Officials fear this outbreak will be difficult to contain - Neil Mcintyre
It is the fourth time the deadly virus has been found in the US since the first case of RHDV2 was first detected in China around 35 years ago.
However this outbreak represents the first time the virus is known to have spread beyond pet rabbits to wild rabbits, hares and even pikas in North America, prompting concern over how officials can effectively contain it.
"The fact that this is in multiple counties and rabbitries, that's why this is so concerning," Eric Stewart, from the American Rabbit Breeders Association, told the Veterinary Information Network.
"And then to hear it's burning through the wild rabbit populations, that, of course, furthers our concerns that much more."
The first known US case of the virus was among pet rabbits in Ohio in 2018. A second outbreak appeared in the San Juan Islands in Washington state last summer and in February, it was identified in a dozen rabbits at a veterinary hospital in New York City.
Officials are unsure of the source of this latest outbreak. "We still have no idea where it originated," Ralph Zimmerman, New Mexico's state veterinarian, told the Cut. "It's snowballed and moved like mad."
"We had one guy with 200 rabbits, and he lost them all between a Friday afternoon and Sunday evening," he said. "It just went through and killed everything."
Around 500 animals are thought to have been infected in the state in the last four months, prompting officials to introduce a depopulation policy.
But officials fear the highly contagious nature of the virus will make this outbreak difficult to bring under control.

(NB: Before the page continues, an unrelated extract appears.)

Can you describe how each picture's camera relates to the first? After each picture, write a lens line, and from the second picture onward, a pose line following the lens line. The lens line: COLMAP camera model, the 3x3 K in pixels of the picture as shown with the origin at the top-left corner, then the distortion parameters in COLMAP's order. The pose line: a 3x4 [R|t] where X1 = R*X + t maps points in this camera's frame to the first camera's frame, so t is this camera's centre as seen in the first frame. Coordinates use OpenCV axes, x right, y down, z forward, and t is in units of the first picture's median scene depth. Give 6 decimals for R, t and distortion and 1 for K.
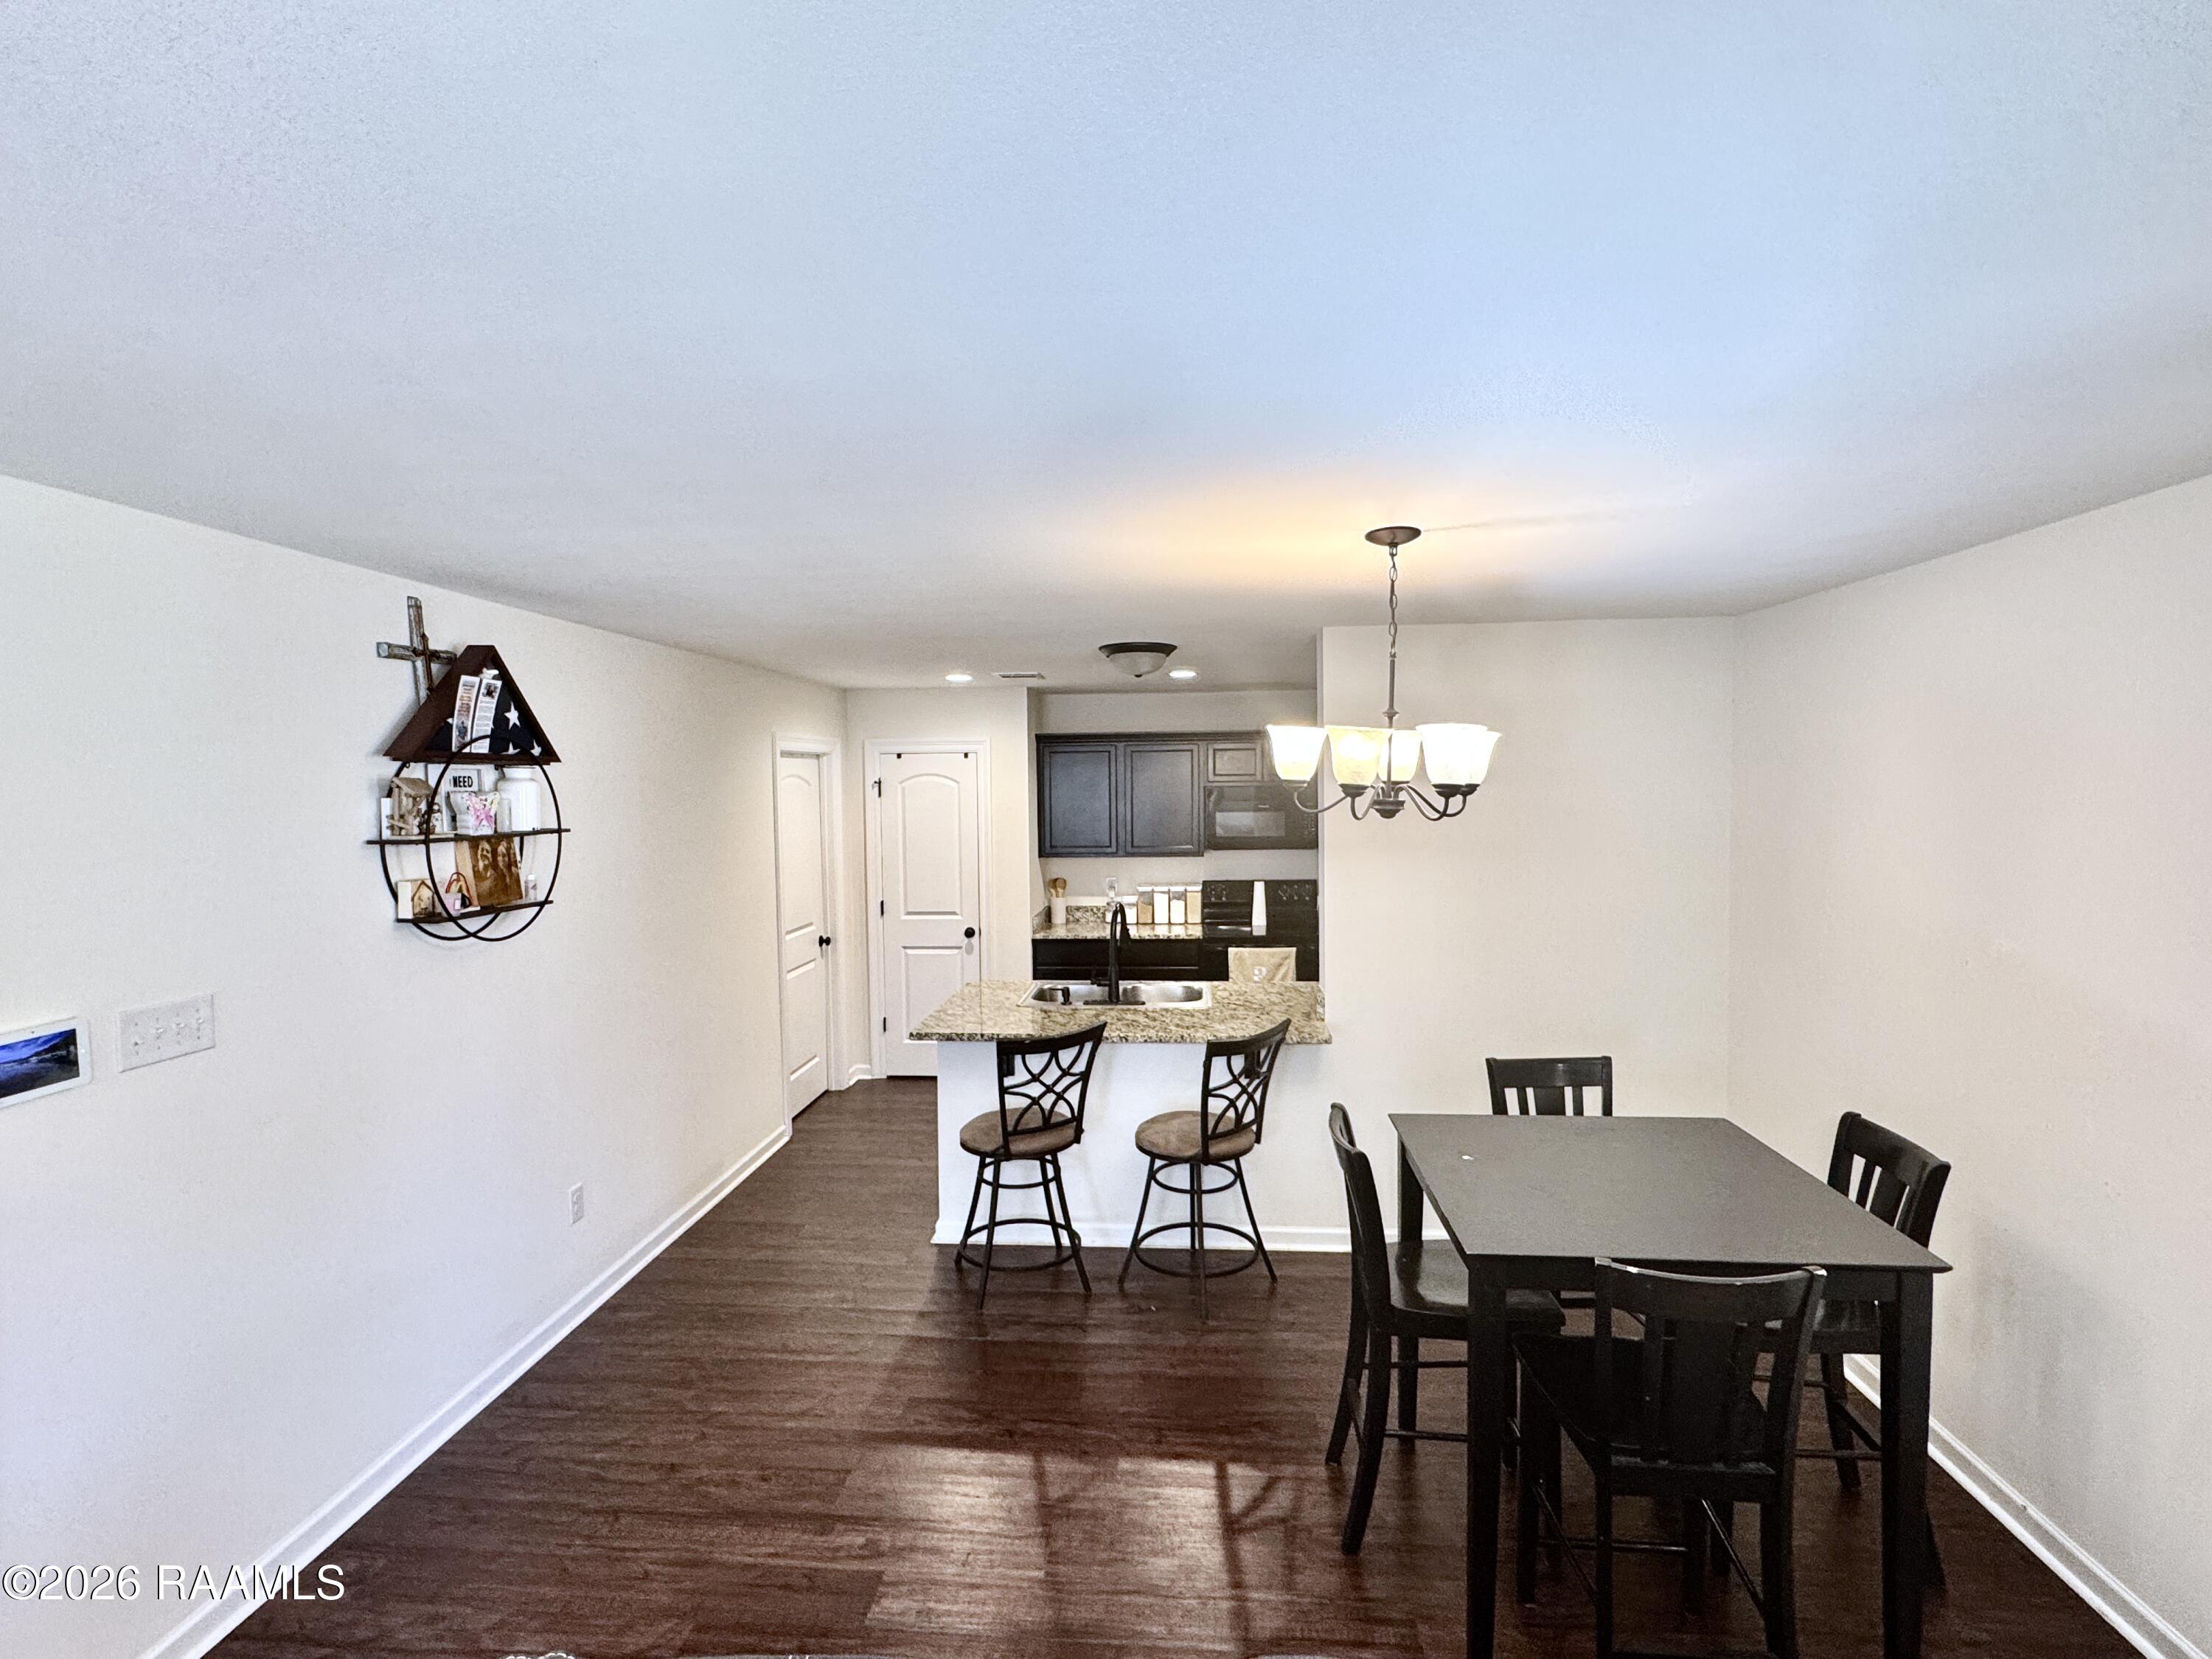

The virus spreads easily through blood, urine, and faeces and its incubation period can be as little as two days. It has a very high death rate, with officials in the southwest US estimating the virus has proven fatal in around 90 per cent of infected animals.
The small numbers of rabbits that do survive continue to pose a threat as they can continue to spread the virus for at least 42 days, according to the House Rabbit Association.
The virus does not pose a threat to humans but can be transferred to rabbits by hair, shoes and clothing. There is no known cure of the virus and veterinarians in the US have to go through a lengthy process with the USDA to import vaccines from Europe.